**Consigne:** Poursuivez le texte sur Roger Casement en reprenant juste après sa dernière phrase.

**Texte fourni:**
- - - - -

Roman ou biographie?
Le lecteur découvre Roger Casement, Irlandais de naissance, un homme passionné et intègre.

Né en 1864, il assistera à l’exploitation  de l’Afrique et de l’Amérique du Sud par les puissances européennes.
Il est envoyé  par le gouvernement britannique comme diplomate au Congo récemment confié à Léopold II, le roi des Belges. En compagnie de Stanley, il y fera un voyage d’exploration, et il en reviendra terrifié par les exactions de l’occupant belge.
Son compte rendu, lors de son retour en Angleterre, provoquera une onde de choc, et fera de lui un quasi-héros national.
Envoyé en Amazonie, il découvrira une autre situation d’exploitation coloniale. Il en perdra la santé.

Irlandais dans l’âme, il finira sa vie en prenant le parti de l’ armée de libération irlandaise. Au point de trahir l’Angleterre en demandant l’aide des Allemands (cela se passe pendant la Première Guerre mondiale).

- - - - -

**Matériel:**
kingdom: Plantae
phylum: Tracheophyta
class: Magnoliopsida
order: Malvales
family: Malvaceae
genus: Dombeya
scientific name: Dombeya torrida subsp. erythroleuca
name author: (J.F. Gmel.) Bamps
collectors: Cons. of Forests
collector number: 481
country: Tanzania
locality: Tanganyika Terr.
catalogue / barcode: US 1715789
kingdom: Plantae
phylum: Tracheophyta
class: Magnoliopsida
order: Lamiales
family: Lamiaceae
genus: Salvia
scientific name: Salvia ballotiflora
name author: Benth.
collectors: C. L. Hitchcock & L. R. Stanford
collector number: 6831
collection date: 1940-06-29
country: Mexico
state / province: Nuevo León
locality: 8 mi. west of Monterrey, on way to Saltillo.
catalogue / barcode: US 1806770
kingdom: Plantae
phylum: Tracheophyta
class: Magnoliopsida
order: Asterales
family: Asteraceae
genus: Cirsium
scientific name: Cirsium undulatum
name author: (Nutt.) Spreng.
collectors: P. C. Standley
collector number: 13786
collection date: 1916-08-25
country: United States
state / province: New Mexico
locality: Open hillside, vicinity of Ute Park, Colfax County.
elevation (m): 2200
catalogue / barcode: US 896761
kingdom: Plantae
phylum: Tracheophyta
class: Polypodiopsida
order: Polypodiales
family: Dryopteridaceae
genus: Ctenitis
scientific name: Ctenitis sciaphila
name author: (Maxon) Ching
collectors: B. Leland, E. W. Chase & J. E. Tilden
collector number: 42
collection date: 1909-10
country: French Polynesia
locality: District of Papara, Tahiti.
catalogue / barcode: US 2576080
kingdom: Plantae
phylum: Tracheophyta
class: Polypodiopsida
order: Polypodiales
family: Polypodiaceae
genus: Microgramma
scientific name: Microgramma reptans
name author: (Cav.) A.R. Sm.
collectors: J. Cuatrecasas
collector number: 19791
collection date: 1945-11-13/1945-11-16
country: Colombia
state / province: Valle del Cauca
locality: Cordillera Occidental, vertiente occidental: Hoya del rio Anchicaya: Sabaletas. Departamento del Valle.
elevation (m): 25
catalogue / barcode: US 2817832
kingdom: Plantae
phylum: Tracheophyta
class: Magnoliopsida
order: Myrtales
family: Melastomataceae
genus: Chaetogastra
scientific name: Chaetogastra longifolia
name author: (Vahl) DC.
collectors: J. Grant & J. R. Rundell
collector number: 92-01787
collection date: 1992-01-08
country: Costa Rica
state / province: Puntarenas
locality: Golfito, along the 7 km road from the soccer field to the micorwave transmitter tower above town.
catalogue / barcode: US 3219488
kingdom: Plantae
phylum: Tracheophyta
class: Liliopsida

- - - - -

**Réponse:**
Arrêté et jugé pour haute trahison, il est  pendu en avril 1916.
Son homosexualité n’est certes pas étrangère à l’échec de son recours en grâce.
Cent ans plus tard, l’Irlande du Nord reste une épine dans le pied de la Grande-Bretagne.

Vargas Llosa réussit le portrait nuancé d’un homme victime de ses emballements.
Son empathie avec les exploités est décrite avec beaucoup de réalisme.
Comme dans ‘La fête au bouc’ décrivant la fin de Trujillo en République Dominicaine, les chapitres alternent le passé et le présent. Cela ralentit un peu l’action, mais cela permet un éclairage beaucoup plus contrasté du personnage.

Amitiés irlandaises,

Guy.

Mario Vargas Llosa – Folio – 526 p.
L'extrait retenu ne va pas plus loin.